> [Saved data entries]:
-=-=-

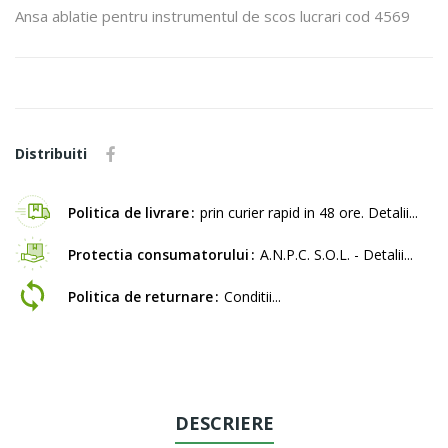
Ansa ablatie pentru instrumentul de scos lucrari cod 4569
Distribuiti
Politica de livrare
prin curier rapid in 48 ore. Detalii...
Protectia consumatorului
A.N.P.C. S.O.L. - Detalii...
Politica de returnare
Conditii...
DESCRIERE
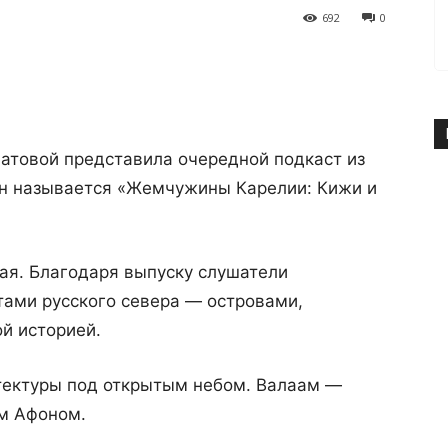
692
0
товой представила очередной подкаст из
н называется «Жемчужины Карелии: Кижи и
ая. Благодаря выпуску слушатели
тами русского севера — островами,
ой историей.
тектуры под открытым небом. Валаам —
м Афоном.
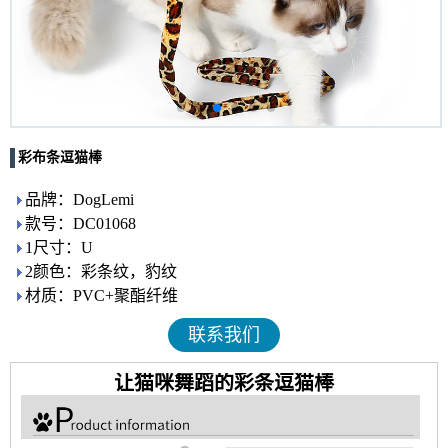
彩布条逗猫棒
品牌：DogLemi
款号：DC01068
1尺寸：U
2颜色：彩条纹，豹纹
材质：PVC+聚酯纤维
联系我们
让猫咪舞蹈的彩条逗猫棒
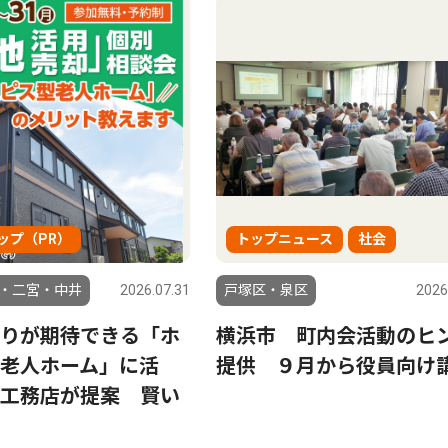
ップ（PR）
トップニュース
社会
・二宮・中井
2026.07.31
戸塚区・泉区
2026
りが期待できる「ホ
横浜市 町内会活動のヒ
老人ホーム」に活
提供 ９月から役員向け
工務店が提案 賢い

-=-=-

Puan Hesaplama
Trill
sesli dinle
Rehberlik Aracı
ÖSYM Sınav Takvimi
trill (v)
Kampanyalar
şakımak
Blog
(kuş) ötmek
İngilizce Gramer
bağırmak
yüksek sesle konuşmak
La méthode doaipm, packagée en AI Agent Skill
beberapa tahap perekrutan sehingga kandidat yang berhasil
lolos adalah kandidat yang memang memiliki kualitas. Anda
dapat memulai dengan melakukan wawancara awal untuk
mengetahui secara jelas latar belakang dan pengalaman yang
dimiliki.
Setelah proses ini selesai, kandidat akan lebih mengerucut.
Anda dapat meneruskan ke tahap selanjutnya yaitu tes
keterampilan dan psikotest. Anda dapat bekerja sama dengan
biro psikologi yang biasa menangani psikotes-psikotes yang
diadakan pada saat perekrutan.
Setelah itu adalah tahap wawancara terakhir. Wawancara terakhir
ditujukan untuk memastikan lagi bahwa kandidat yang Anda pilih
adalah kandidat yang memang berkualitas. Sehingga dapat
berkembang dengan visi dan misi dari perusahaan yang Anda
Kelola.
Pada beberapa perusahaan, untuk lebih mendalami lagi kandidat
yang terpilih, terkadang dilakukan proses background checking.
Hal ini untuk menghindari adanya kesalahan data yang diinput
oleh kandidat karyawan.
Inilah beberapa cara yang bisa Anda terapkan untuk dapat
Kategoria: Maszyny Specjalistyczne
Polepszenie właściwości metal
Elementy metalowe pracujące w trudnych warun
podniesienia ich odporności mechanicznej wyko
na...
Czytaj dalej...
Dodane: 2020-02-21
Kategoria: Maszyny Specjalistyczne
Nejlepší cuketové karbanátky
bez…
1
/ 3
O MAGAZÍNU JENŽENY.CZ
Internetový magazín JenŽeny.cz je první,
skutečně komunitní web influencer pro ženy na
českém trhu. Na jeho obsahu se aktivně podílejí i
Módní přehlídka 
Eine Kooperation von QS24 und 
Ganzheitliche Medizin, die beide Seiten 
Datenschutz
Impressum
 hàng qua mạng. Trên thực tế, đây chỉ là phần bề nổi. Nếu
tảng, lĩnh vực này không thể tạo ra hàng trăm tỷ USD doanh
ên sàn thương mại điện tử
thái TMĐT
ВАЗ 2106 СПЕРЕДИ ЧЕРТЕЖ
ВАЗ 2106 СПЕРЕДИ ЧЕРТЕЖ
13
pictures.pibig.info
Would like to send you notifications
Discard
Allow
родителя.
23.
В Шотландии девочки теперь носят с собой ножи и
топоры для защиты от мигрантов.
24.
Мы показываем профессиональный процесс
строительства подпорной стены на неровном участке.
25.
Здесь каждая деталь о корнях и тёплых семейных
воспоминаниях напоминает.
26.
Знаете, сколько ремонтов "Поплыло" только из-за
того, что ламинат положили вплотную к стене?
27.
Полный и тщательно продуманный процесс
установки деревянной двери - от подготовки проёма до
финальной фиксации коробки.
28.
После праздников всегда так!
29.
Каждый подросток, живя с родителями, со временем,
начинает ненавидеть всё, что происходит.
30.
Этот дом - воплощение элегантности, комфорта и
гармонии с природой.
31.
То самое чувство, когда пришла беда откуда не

-=-=-

> [What is being asked]: Can you rewrite the material's lines as a JSON list of strings, one string per line, starting at the line containing "Puan Hesaplama" and ending at the line containing "beberapa tahap perekrutan", with both of those lines included and any blank lines omitted?

> [Task answer]:
[
  "Puan Hesaplama",
  "Trill",
  "sesli dinle",
  "Rehberlik Aracı",
  "ÖSYM Sınav Takvimi",
  "trill (v)",
  "Kampanyalar",
  "şakımak",
  "Blog",
  "(kuş) ötmek",
  "İngilizce Gramer",
  "bağırmak",
  "yüksek sesle konuşmak",
  "La méthode doaipm, packagée en AI Agent Skill",
  "beberapa tahap perekrutan sehingga kandidat yang berhasil"
]